## EXERCISES TO COMPLETE
1. Reproduce the passage of the forum thread about late Hardeman packages, starting with "You might be" and going on through "they still are......".
2. In the forum thread about late Hardeman packages, how many packages did My-smokepole pick up, and on what date?
3. In the forum thread about late Hardeman packages, why does beemandan say SG12 "might be on to something" about a small order being shuffled to the back of the line?

# Late packages from Hardeman



## SG12 (Feb 27, 2011)

After a good experience last year, I ordered 3 packages from Hardeman Apiaries on 1/3/14. I shortly received an invoice listing a ship date of 4/22 (later than I'd hoped for, but okay). I called after that date to check on the shipping schedule, and I was told that they were 2-3 weeks behind. I followed up again today after 3 weeks had passed without a call from the post office. This time I was told that they weren't shipping anything now and the next shipments would likely be sometime in June. 

Has anyone else had a similar experience with Hardeman this year? Any idea whether they had bad weather this spring, or did my small order get shuffled to the back of the line?


----------



## ken rice (Apr 28, 2010)

My April 5th was on time. April 27th was backed up a week because of all the rain.


----------



## beemandan (Dec 5, 2005)

SG12 said:


> or did my small order get shuffled to the back of the line?


You might be on to something. I got an email from Walter Kelley last week saying that they'd gotten some extra packages. In the past they got their packages from Hardemans.......so, if they still are......


----------



## mdax (Apr 29, 2013)

I also have an invoice for two 4/22 packages that haven't arrived


----------



## My-smokepole (Apr 14, 2008)

I pick up 100 June 2 all but 2 look great after the 13.5 hour drive home. Along cold drive home in my full size van. The worst part was I had hope to pick them up April 22. Unless you call them, they don't inform you of delivery problems. They didn't seem to have any idea of how their production of bee was going. I was strung along with the start of May deliveries until June. Waiting to see how the queens do know. Thank god the packages I kept are going on drawer comb. 
David


----------

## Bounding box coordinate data

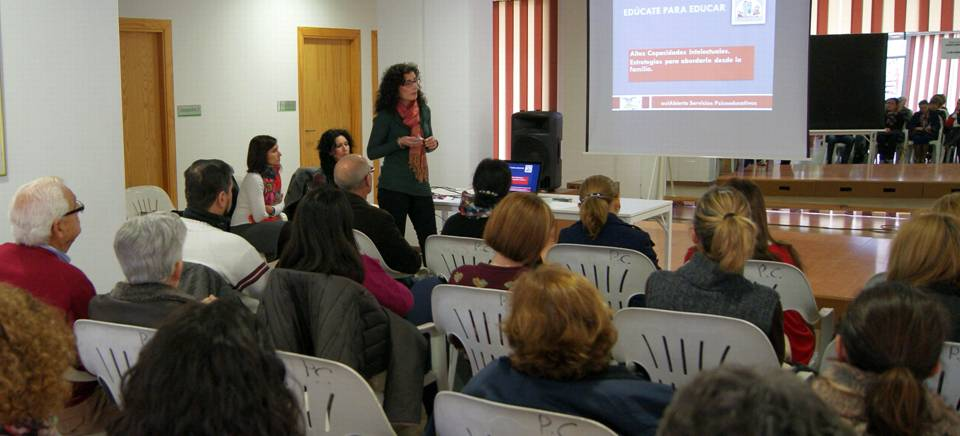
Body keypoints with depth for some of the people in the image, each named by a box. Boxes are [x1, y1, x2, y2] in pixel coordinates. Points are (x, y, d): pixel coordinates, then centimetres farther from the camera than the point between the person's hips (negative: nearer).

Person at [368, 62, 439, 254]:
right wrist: (399, 143, -19)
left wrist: (433, 143, -3)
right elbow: (372, 152, -6)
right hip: (393, 187, -5)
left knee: (430, 239, 4)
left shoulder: (424, 110, 6)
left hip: (421, 185, 5)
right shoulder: (385, 116, -9)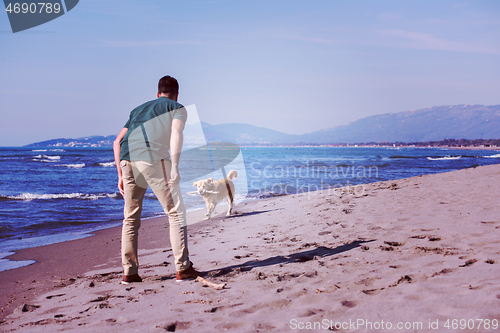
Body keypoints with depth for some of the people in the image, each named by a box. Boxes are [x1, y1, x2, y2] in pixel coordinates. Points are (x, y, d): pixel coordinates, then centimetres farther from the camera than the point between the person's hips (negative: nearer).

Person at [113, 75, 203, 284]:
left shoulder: (139, 109, 34)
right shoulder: (178, 108, 18)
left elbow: (117, 142, 27)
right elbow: (176, 133, -5)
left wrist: (121, 176, 27)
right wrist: (174, 166, -14)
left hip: (127, 160, 5)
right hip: (153, 157, -5)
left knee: (131, 218, 15)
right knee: (176, 213, 3)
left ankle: (129, 272, 15)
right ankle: (183, 269, 1)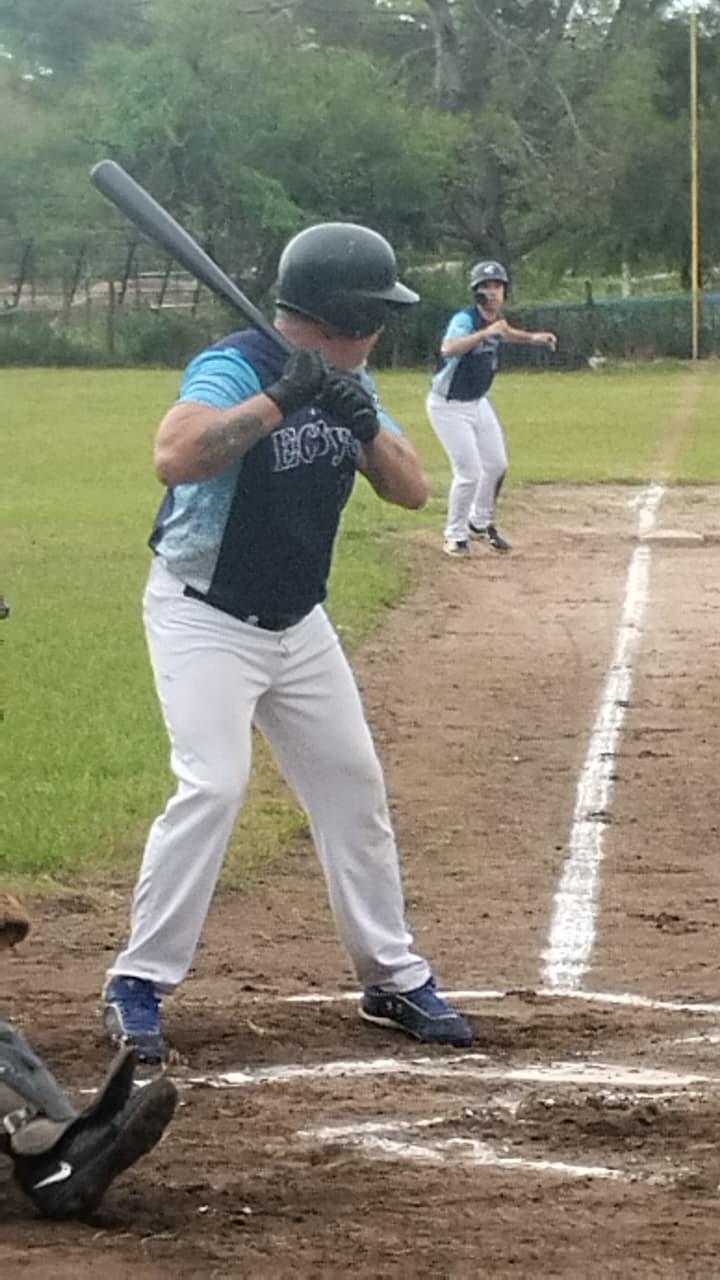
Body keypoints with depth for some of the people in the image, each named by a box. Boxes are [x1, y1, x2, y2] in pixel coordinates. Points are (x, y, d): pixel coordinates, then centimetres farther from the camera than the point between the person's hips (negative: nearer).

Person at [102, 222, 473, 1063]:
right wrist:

## RESPONSES
1.
You might be on to something. I got an email from Walter Kelley last week saying that they'd gotten some extra packages. In the past they got their packages from Hardemans.......so, if they still are......

2. My-smokepole picked up 100 packages on June 2.

3. The week before, beemandan got an email from Walter Kelley saying it had gotten some extra packages. Walter Kelley got its packages from Hardemans in the past and may still do so.